Reproduce the entries below with every occurrence of "Revista" replaced by "Magazine", leaving all other text unchanged.

# [The data]
------------------------------------------------------------------------

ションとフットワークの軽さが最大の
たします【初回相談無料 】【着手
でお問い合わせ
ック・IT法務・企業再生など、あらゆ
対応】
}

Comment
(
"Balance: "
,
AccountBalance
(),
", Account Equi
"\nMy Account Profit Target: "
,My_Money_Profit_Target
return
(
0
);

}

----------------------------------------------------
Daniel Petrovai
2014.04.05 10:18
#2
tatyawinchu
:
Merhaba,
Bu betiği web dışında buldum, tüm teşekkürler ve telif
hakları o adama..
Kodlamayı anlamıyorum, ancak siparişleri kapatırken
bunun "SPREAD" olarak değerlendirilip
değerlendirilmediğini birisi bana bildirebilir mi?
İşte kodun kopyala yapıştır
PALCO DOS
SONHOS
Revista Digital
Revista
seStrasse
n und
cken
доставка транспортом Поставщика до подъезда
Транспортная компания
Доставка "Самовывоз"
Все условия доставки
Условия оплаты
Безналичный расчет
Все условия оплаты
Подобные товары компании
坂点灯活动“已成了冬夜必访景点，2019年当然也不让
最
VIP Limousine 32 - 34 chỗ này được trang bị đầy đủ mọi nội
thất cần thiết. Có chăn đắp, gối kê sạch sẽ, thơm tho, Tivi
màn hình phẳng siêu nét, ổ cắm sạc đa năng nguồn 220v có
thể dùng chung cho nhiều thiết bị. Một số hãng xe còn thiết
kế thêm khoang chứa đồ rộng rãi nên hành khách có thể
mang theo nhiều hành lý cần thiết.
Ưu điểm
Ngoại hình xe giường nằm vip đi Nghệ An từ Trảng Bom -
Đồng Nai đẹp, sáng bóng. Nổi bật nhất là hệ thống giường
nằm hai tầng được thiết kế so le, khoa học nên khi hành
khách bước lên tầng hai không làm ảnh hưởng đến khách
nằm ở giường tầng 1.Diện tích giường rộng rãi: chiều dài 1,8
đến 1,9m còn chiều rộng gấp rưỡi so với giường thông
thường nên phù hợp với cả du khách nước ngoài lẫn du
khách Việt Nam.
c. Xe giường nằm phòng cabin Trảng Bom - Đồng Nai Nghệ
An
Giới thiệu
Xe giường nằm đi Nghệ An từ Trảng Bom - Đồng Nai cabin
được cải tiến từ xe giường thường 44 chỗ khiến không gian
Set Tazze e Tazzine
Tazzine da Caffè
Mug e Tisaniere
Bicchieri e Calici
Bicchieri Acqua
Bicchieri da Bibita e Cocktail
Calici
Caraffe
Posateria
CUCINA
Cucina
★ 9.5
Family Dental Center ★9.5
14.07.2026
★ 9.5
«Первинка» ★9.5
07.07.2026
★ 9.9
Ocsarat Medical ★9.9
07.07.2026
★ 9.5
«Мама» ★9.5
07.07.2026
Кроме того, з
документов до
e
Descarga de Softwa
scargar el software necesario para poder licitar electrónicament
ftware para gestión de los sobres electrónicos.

------------------------------------------------------------------------

# [Expected output]
ションとフットワークの軽さが最大の
たします【初回相談無料 】【着手
でお問い合わせ
ック・IT法務・企業再生など、あらゆ
対応】
}

Comment
(
"Balance: "
,
AccountBalance
(),
", Account Equi
"\nMy Account Profit Target: "
,My_Money_Profit_Target
return
(
0
);

}

----------------------------------------------------
Daniel Petrovai
2014.04.05 10:18
#2
tatyawinchu
:
Merhaba,
Bu betiği web dışında buldum, tüm teşekkürler ve telif
hakları o adama..
Kodlamayı anlamıyorum, ancak siparişleri kapatırken
bunun "SPREAD" olarak değerlendirilip
değerlendirilmediğini birisi bana bildirebilir mi?
İşte kodun kopyala yapıştır
PALCO DOS
SONHOS
Magazine Digital
Magazine
seStrasse
n und
cken
доставка транспортом Поставщика до подъезда
Транспортная компания
Доставка "Самовывоз"
Все условия доставки
Условия оплаты
Безналичный расчет
Все условия оплаты
Подобные товары компании
坂点灯活动“已成了冬夜必访景点，2019年当然也不让
最
VIP Limousine 32 - 34 chỗ này được trang bị đầy đủ mọi nội
thất cần thiết. Có chăn đắp, gối kê sạch sẽ, thơm tho, Tivi
màn hình phẳng siêu nét, ổ cắm sạc đa năng nguồn 220v có
thể dùng chung cho nhiều thiết bị. Một số hãng xe còn thiết
kế thêm khoang chứa đồ rộng rãi nên hành khách có thể
mang theo nhiều hành lý cần thiết.
Ưu điểm
Ngoại hình xe giường nằm vip đi Nghệ An từ Trảng Bom -
Đồng Nai đẹp, sáng bóng. Nổi bật nhất là hệ thống giường
nằm hai tầng được thiết kế so le, khoa học nên khi hành
khách bước lên tầng hai không làm ảnh hưởng đến khách
nằm ở giường tầng 1.Diện tích giường rộng rãi: chiều dài 1,8
đến 1,9m còn chiều rộng gấp rưỡi so với giường thông
thường nên phù hợp với cả du khách nước ngoài lẫn du
khách Việt Nam.
c. Xe giường nằm phòng cabin Trảng Bom - Đồng Nai Nghệ
An
Giới thiệu
Xe giường nằm đi Nghệ An từ Trảng Bom - Đồng Nai cabin
được cải tiến từ xe giường thường 44 chỗ khiến không gian
Set Tazze e Tazzine
Tazzine da Caffè
Mug e Tisaniere
Bicchieri e Calici
Bicchieri Acqua
Bicchieri da Bibita e Cocktail
Calici
Caraffe
Posateria
CUCINA
Cucina
★ 9.5
Family Dental Center ★9.5
14.07.2026
★ 9.5
«Первинка» ★9.5
07.07.2026
★ 9.9
Ocsarat Medical ★9.9
07.07.2026
★ 9.5
«Мама» ★9.5
07.07.2026
Кроме того, з
документов до
e
Descarga de Softwa
scargar el software necesario para poder licitar electrónicament
ftware para gestión de los sobres electrónicos.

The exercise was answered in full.